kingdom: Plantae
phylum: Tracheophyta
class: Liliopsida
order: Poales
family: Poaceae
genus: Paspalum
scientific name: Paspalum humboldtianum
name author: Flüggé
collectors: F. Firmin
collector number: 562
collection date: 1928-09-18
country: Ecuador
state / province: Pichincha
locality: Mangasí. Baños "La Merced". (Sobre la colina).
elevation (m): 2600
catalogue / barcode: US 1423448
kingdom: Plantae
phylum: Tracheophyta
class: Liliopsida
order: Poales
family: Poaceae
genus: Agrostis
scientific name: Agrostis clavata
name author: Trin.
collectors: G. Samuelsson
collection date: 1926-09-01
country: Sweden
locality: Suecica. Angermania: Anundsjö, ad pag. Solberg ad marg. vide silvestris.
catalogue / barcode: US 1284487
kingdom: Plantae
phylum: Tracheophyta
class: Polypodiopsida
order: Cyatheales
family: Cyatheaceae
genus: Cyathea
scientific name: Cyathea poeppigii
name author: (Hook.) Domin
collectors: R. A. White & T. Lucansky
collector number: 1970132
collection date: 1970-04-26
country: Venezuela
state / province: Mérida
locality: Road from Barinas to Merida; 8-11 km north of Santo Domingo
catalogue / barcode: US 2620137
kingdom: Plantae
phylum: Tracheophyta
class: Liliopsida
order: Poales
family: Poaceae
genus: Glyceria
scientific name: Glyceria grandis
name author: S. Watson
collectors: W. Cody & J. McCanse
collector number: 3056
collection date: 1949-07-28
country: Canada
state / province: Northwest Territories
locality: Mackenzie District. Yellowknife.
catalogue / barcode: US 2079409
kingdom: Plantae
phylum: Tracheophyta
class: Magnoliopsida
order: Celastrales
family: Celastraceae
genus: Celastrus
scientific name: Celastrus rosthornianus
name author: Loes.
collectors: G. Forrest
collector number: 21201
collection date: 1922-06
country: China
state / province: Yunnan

= = = = = = =

» **INSTRUCTION**
Can you print every line of the records above word for word, without changing a single character?

» **ANSWER FOR THE TASK**
kingdom: Plantae
phylum: Tracheophyta
class: Liliopsida
order: Poales
family: Poaceae
genus: Paspalum
scientific name: Paspalum humboldtianum
name author: Flüggé
collectors: F. Firmin
collector number: 562
collection date: 1928-09-18
country: Ecuador
state / province: Pichincha
locality: Mangasí. Baños "La Merced". (Sobre la colina).
elevation (m): 2600
catalogue / barcode: US 1423448
kingdom: Plantae
phylum: Tracheophyta
class: Liliopsida
order: Poales
family: Poaceae
genus: Agrostis
scientific name: Agrostis clavata
name author: Trin.
collectors: G. Samuelsson
collection date: 1926-09-01
country: Sweden
locality: Suecica. Angermania: Anundsjö, ad pag. Solberg ad marg. vide silvestris.
catalogue / barcode: US 1284487
kingdom: Plantae
phylum: Tracheophyta
class: Polypodiopsida
order: Cyatheales
family: Cyatheaceae
genus: Cyathea
scientific name: Cyathea poeppigii
name author: (Hook.) Domin
collectors: R. A. White & T. Lucansky
collector number: 1970132
collection date: 1970-04-26
country: Venezuela
state / province: Mérida
locality: Road from Barinas to Merida; 8-11 km north of Santo Domingo
catalogue / barcode: US 2620137
kingdom: Plantae
phylum: Tracheophyta
class: Liliopsida
order: Poales
family: Poaceae
genus: Glyceria
scientific name: Glyceria grandis
name author: S. Watson
collectors: W. Cody & J. McCanse
collector number: 3056
collection date: 1949-07-28
country: Canada
state / province: Northwest Territories
locality: Mackenzie District. Yellowknife.
catalogue / barcode: US 2079409
kingdom: Plantae
phylum: Tracheophyta
class: Magnoliopsida
order: Celastrales
family: Celastraceae
genus: Celastrus
scientific name: Celastrus rosthornianus
name author: Loes.
collectors: G. Forrest
collector number: 21201
collection date: 1922-06
country: China
state / province: Yunnan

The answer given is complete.